4 Voir notamment les décisions n° 14-DCC-176 et n° 11-DCC-138 précitées ainsi que la décision n° 10-DCC-13 du 29 janvier 2010 relative à la prise de contrôle exclusif par Icade S.A. de la Compagnie la Lucette SA.
5 Voir notamment les décisions de l’Autorité de la concurrence n° 10-DCC-13 précitée et n° 09-DCC-16 du 22 juin 2009 relative à la fusion entre les groupes Caisse d’Épargne et Banque populaire ainsi que la lettre du ministre de l’économie, des finances et de l’industrie du 25 novembre 2005 aux conseils de la société Foncière des régions, relative à une concentration dans le secteur immobilier.
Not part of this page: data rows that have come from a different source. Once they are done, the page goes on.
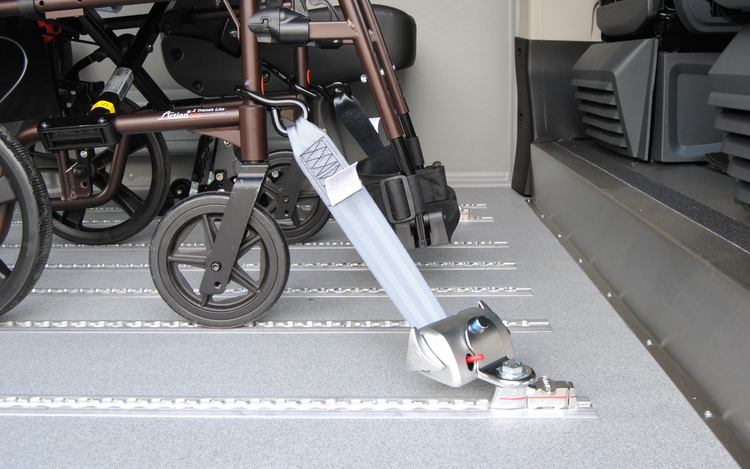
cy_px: 235
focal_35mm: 40
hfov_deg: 49.3
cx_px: 374
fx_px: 818
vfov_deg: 32.0
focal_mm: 26
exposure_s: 1/30
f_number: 4
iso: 400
Voir aussi les décisions de la Commission européenne COMP/M.3370 - BNP Paribas / ARI du 9 mars 2004 et COMP/ M. 2825 du 9 juillet 2002, Fortis AG SA / Bernheim-Comofi SA
6 Voir notamment les décisions de l’Autorité de la concurrence n° 09-DCC-16 précitée et n° 10-DCC-112 du 17 septembre 2010 relative à la prise de contrôle conjoint par Prédica et Altaréa de la société Alta Marigny Carré des Soies.
7 Voir notamment la décision de l’Autorité de la concurrence n° 10-DCC-13 précitée et la lettre du ministre de l’économie, des finances et de l’industrie C2006-151 du 10 janvier 2007 au conseil du groupe Société nationale immobilière, relative à une concentration dans le secteur du développement et de la gestion de parc immobilier à vocation essentiellement résidentielle.
8 Voir les décisions de l’Autorité de la concurrence n° 14-DCC-67 du 19 mai 2014 relative à la prise de contrôle exclusif de la Société de la Tour Eiffel par la société Mutuelle du Bâtiment et des Travaux Publics et n° 14-DCC-103 du 10 juillet 2014 relative à la prise de contrôle exclusif de SIIC de Paris par Eurosic.